Zine Explorers' Notebook #1


The Zine Explorers' Notebook #1

  
4 pages, magazine size, $1.00 (or Trade / U.S. Stamps / Letter) by Doug Harrison, PO Box 5291, Richmond VA 23220, USA
It was thanks to Randy Robbins's Narcolepsy Press Review #7 and his review of TZEN#1 that inspired me to send a trade for a copy, and I sure am glad I did. For a first issue this one is really something. It can't be Doug's first zine, surely!
Printing-wise, TZEN is old school (like Fred Woodworth's The Match!) - it's "produced using a salvaged Multilith offset press, a Multigraph letterpress, a Varityper type composer, and other pre-computer electrical/mechanical printing and graphic arts equipment."  It's such a pleasure to read, especially on the bus where many of my fellow busriders tear their eyeballs away from their iSpuds and stare at this awesome paper production with ferocious curiosity and envy. They want one! But how? Huh. It's not an 'app'... *brain short circuits, body falls onto aisle floor, twitching and smoking*
Anyway, this first issue kicks off with a terrific introduction about the birth of zines and the emergence of the internet and blogs, but ending with the good news that zine culture is still thriving.
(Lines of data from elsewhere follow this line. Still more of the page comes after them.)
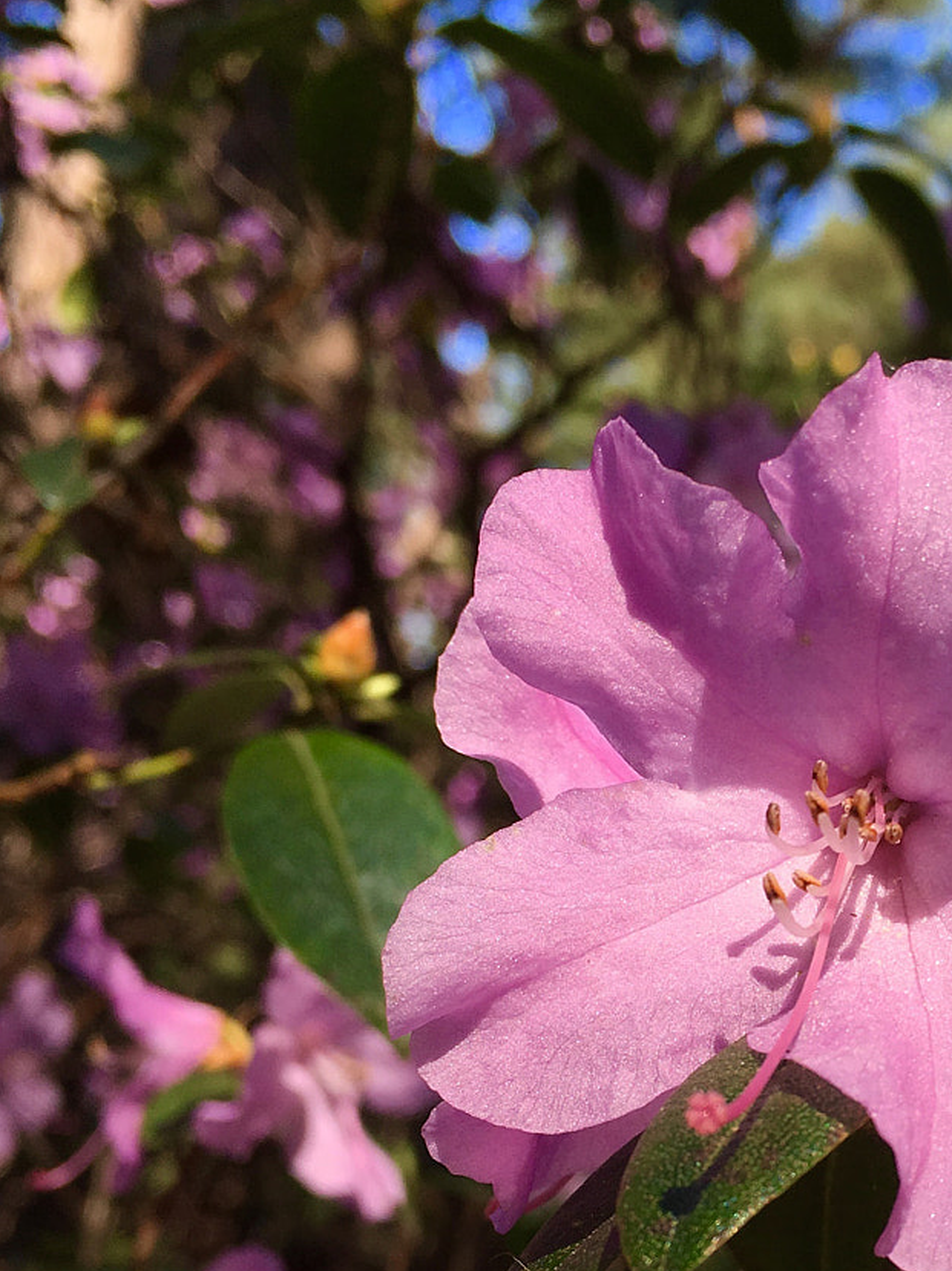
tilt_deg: +1.2
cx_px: 855
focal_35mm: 56
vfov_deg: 34.0
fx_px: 2055
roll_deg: -3.8
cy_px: 862
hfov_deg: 25.3
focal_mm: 4.15
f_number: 2.2
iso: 25
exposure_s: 1/582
Most of TZEN contains some of the best zine reviews I've ever read. Doug's writing is really great and utterly engaging.
There are a couple of diversions - one of which is a note on travel by Greyhound and Amtrak, and whether or not you need to show ID to purchase a ticket, and that for example one Amtrak service is known to be stopped in the middle of the night in New York state along the Canadian border and passengers questioned and identified by U.S. immigration and customs agents.
Doug also writes about good and bad things about computers - podcasts good; using computers to read stuff not good. I certainly agree with that. I find loads of stuff online that I wanna read, so copy and paste it into a Word document, reformat it to a smaller font, print it, then I'm free to read it anywhere without being tied to a machine.
What an excellent new zine The Zine Explorer's Notebook is. And Doug promises a letters forum in issue two.